• SUPPLIED DATA

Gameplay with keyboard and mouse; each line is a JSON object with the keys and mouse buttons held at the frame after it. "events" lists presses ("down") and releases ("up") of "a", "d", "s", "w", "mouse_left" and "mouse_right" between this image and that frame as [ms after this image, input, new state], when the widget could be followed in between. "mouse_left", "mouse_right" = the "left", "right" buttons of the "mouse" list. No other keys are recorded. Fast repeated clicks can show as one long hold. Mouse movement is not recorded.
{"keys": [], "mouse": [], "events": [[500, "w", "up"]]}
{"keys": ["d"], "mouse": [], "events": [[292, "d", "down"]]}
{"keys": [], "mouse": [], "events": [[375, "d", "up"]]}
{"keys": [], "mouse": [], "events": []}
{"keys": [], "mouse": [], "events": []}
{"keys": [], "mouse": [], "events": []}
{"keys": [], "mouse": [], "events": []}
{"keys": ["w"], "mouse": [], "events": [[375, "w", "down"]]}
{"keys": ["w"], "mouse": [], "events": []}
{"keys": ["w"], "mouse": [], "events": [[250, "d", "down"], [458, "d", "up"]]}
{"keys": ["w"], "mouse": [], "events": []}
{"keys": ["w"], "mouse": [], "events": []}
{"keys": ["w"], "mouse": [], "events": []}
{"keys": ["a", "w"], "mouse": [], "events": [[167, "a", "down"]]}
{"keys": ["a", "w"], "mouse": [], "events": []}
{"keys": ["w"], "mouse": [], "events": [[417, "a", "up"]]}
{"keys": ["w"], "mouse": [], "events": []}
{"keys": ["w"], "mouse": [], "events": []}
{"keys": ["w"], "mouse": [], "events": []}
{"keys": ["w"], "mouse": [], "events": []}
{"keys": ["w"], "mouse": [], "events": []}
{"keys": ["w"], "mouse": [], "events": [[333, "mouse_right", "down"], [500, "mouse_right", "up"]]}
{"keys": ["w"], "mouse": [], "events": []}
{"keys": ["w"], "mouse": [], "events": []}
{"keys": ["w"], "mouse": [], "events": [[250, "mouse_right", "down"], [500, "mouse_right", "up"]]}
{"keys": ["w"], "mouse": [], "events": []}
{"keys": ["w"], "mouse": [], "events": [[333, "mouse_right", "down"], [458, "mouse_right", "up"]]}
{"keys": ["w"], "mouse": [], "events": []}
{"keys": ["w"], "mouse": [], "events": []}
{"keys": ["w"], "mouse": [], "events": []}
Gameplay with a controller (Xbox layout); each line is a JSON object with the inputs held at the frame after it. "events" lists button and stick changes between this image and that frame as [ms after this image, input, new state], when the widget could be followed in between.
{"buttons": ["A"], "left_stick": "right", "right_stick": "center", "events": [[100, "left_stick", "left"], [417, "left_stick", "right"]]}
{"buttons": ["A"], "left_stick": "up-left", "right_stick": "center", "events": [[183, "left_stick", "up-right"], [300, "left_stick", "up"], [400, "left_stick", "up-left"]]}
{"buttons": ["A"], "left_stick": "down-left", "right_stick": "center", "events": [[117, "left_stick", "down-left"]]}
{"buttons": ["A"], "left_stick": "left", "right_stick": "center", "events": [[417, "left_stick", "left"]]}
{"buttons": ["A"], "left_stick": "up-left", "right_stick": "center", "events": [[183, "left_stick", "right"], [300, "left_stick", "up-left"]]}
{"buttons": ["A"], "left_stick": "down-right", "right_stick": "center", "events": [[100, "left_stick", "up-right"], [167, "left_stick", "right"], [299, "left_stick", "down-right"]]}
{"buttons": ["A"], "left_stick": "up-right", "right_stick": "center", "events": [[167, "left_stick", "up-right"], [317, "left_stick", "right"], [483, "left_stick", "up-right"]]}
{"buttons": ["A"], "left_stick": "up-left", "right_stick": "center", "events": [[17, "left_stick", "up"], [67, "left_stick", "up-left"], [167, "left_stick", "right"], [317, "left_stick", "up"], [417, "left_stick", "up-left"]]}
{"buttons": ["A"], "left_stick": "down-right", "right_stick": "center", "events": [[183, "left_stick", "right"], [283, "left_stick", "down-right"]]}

• PROBLEM
Only the lines containing "state" are needed; copy each of them from the data.

• REPLY TO THE TASK
Gameplay with keyboard and mouse; each line is a JSON object with the keys and mouse buttons held at the frame after it. "events" lists presses ("down") and releases ("up") of "a", "d", "s", "w", "mouse_left" and "mouse_right" between this image and that frame as [ms after this image, input, new state], when the widget could be followed in between. "mouse_left", "mouse_right" = the "left", "right" buttons of the "mouse" list. No other keys are recorded. Fast repeated clicks can show as one long hold. Mouse movement is not recorded.
Gameplay with a controller (Xbox layout); each line is a JSON object with the inputs held at the frame after it. "events" lists button and stick changes between this image and that frame as [ms after this image, input, new state], when the widget could be followed in between.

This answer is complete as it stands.